125 Moments: 112 Mstislav Rostropovich

Mstislav Rostropovich leading the Chicago Symphony Orchestra on May 27, 1999

Dan Rest

On May 27, 1999, Mstislav Rostropovich and the Chicago Symphony Orchestra launched a three-week festival celebrating the music of Dmitri Shostakovich with a concert that included the First Symphony along with arias and interludes from Lady Macbeth of Mtsensk with soprano Olga Guriakowa.

Interviewed for the Orchestra’s program book, Rostropovich commented, “Shostakovich’s world is our world. For many decades my own life was inextricably part of that world, and has continued to be so, even now. To have lived at the same time as Shostakovich is a source of great joy. To have been invited in his creative life has been an immense responsibility. And to play his music has been the greatest happiness.”

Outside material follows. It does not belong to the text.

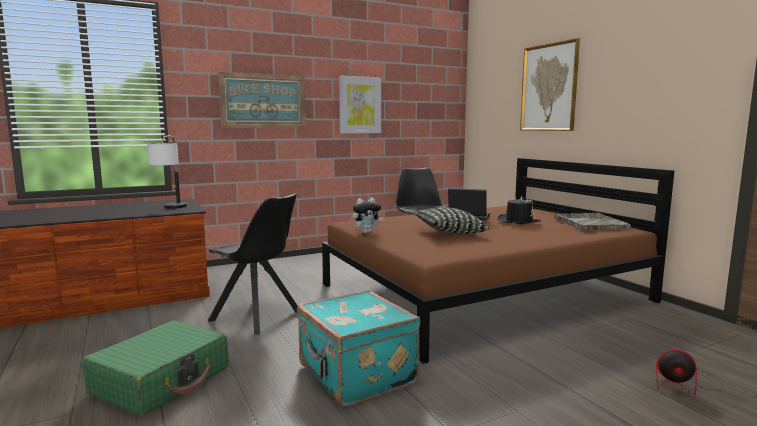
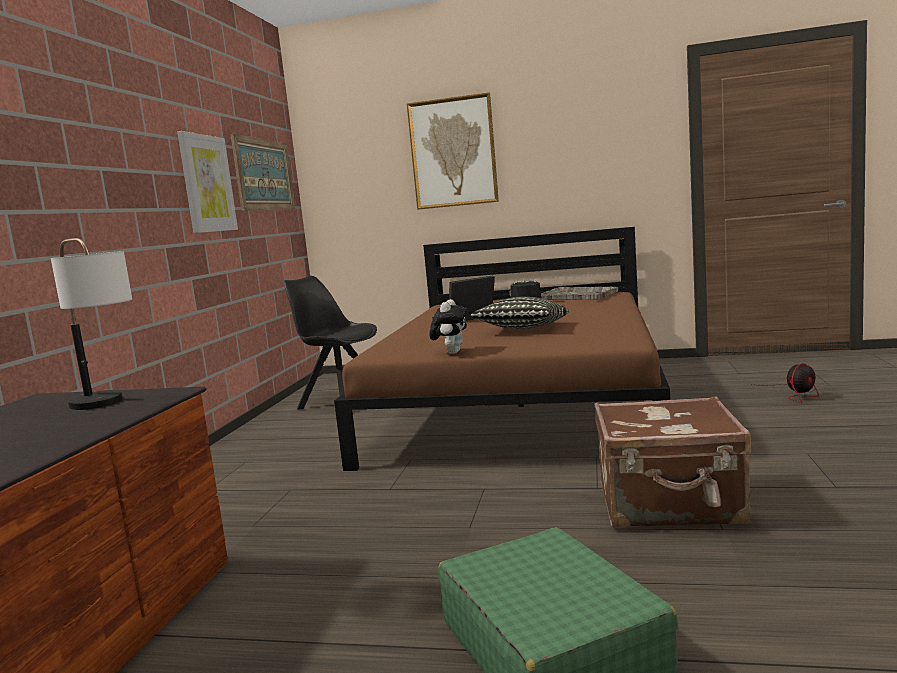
camera: 50 degrees left, 0 degrees up
black chair [208,193,297,335] -> none
picture [218,72,306,128] -> picture moved to [230,134,295,211]
turquoise suitcase [297,290,420,406] -> brown suitcase [594,396,751,528]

Over the course of the festival, Rostropovich conducted four more of the composer’s symphonies: nos. 10, 11, 12 and 13 with bass Sergei Aleksashkin and men of the Chicago Symphony Chorus. He also included a suite from the incidental music to the film Hamlet, the First Piano Concerto with Constantin Lifschitz and principal trumpet Adolph Herseth, and the Violin Concerto with Maxim Vengerov. In addition, Rostropovich conducted the composer’s arrangement of Schumann’s Cello Concerto with Enrico Dindo and Mussorgsky’s Songs and Dances of Death with contralto Larissa Diadkova. Finally, he performed as soloist in the First Cello Concerto — a work written especially for him — led by associate conductor William Eddins.

Rostropovich first appeared as soloist with the Orchestra on December 9, 10, and 11, 1965, in Dvořák’s Cello Concerto with Georg Solti — in his Orchestra Hall debut — conducting. He first appeared as conductor with the Orchestra at the Ravinia Festival on August 14, 1975, leading Tchaikovsky’s Francesca da Rimini; arias from Puccini’s operas with his wife, soprano Galina Vishnevskaya; and Prokofiev’s Fifth Symphony. Rostropovich first conducted at Orchestra Hall on the Orchestra’s gala centennial concert on October 6, 1990, leading the last movement of Brahms’s First Piano Concerto with András Schiff as soloist.

Chicago Symphony Orchestra: 125 Moments was created to celebrate the ensemble’s 125th season in 2015-16 and gathered significant events, illustrated with imagery and artifacts from the collections of the Rosenthal Archives.